• _Exercise aim_
Among the entries below, how many lines include the word "input"? Reply with only the number.

[Dataset excerpts Boundary: Start]

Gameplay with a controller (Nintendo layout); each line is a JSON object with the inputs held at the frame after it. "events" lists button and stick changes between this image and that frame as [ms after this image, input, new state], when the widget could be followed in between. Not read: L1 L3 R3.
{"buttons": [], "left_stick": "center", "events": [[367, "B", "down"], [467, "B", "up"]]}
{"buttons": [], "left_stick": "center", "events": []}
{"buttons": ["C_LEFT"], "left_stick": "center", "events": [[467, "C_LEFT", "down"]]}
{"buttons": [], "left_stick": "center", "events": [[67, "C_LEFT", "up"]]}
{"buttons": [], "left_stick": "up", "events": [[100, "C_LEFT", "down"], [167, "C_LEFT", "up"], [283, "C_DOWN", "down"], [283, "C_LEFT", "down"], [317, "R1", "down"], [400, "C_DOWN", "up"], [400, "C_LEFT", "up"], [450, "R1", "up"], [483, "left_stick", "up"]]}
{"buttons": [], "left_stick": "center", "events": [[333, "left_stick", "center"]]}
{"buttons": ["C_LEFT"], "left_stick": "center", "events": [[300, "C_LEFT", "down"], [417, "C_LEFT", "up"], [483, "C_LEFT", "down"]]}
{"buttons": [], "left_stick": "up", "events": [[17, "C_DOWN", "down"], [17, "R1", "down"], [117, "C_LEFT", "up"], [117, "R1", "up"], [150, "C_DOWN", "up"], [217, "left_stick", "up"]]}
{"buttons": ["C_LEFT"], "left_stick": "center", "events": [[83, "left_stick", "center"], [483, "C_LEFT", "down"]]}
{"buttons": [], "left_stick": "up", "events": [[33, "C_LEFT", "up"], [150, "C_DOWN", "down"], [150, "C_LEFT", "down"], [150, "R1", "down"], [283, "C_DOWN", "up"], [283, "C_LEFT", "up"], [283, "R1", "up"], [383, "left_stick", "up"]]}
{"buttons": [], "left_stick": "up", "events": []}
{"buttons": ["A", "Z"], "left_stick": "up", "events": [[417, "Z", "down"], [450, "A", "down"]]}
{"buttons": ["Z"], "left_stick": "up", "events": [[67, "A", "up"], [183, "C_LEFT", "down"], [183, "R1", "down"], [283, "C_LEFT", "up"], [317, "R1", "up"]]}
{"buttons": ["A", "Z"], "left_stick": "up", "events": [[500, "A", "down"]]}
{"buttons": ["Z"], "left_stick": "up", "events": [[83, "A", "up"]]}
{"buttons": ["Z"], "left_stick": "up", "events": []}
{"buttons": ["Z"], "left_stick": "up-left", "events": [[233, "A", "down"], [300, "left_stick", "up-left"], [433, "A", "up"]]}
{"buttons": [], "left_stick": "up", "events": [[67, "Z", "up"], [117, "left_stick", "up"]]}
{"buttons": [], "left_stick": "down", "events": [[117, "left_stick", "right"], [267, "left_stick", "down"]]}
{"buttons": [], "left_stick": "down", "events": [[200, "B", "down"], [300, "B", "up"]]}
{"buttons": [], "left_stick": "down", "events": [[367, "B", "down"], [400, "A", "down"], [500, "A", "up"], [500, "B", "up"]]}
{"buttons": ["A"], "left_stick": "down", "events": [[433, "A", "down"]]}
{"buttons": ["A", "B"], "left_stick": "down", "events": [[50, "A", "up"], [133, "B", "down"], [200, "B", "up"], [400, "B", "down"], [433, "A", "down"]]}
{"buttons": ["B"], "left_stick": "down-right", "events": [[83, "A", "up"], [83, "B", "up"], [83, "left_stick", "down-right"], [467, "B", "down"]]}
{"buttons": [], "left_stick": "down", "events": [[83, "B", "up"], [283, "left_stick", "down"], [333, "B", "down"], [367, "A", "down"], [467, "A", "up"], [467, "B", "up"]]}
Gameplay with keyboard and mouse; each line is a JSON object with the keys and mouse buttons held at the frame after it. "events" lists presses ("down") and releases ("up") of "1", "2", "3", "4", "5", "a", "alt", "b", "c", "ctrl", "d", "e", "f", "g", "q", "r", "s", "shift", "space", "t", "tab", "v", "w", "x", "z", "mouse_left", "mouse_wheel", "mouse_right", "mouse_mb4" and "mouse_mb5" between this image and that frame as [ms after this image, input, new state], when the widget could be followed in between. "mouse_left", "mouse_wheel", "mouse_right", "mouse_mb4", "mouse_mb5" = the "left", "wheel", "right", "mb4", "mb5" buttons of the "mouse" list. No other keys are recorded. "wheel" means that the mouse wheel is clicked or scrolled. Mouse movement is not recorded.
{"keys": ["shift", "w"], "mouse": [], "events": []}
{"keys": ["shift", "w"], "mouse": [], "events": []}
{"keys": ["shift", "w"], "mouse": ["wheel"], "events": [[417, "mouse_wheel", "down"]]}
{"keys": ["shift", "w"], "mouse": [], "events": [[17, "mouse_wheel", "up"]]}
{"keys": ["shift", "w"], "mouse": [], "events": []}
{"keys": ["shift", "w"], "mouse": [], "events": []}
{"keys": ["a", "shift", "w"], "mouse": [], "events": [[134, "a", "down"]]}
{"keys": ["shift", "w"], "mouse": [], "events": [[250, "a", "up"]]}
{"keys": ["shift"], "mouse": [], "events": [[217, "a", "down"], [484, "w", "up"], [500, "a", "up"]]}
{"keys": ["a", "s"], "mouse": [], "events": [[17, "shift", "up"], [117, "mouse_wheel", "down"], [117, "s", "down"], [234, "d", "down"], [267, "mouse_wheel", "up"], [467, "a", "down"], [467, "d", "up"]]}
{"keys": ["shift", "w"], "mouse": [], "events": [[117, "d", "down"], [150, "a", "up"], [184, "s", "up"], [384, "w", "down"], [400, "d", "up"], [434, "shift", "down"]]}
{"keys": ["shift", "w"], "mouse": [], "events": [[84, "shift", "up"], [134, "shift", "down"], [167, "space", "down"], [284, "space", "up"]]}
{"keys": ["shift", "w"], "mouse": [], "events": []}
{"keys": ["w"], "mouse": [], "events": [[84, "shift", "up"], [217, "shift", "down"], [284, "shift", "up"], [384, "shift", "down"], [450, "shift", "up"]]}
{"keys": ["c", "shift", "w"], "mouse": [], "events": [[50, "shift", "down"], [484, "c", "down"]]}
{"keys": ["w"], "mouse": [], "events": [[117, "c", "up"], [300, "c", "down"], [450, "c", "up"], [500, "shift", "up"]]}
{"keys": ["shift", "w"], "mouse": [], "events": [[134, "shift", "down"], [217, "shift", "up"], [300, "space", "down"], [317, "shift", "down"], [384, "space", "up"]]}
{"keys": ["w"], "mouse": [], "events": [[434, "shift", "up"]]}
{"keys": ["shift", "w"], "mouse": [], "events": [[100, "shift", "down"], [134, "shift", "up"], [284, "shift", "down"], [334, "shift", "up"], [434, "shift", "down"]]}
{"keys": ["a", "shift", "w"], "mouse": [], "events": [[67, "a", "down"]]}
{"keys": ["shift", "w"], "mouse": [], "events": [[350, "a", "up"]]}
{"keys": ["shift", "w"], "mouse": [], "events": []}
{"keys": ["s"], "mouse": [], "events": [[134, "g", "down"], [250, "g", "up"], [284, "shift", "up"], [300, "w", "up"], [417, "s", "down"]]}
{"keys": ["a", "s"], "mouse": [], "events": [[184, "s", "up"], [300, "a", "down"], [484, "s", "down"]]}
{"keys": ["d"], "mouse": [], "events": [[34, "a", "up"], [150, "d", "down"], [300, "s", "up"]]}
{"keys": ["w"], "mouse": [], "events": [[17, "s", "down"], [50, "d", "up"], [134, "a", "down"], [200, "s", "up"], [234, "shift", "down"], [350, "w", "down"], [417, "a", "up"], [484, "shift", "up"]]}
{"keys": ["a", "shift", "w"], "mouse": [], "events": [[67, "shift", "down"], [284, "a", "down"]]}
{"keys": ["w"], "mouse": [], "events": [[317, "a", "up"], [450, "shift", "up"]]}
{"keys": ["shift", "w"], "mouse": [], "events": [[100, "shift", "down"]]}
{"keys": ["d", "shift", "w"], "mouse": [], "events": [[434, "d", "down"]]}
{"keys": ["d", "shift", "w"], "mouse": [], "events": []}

[Dataset excerpts Boundary: End]

• _Answer for the task_
2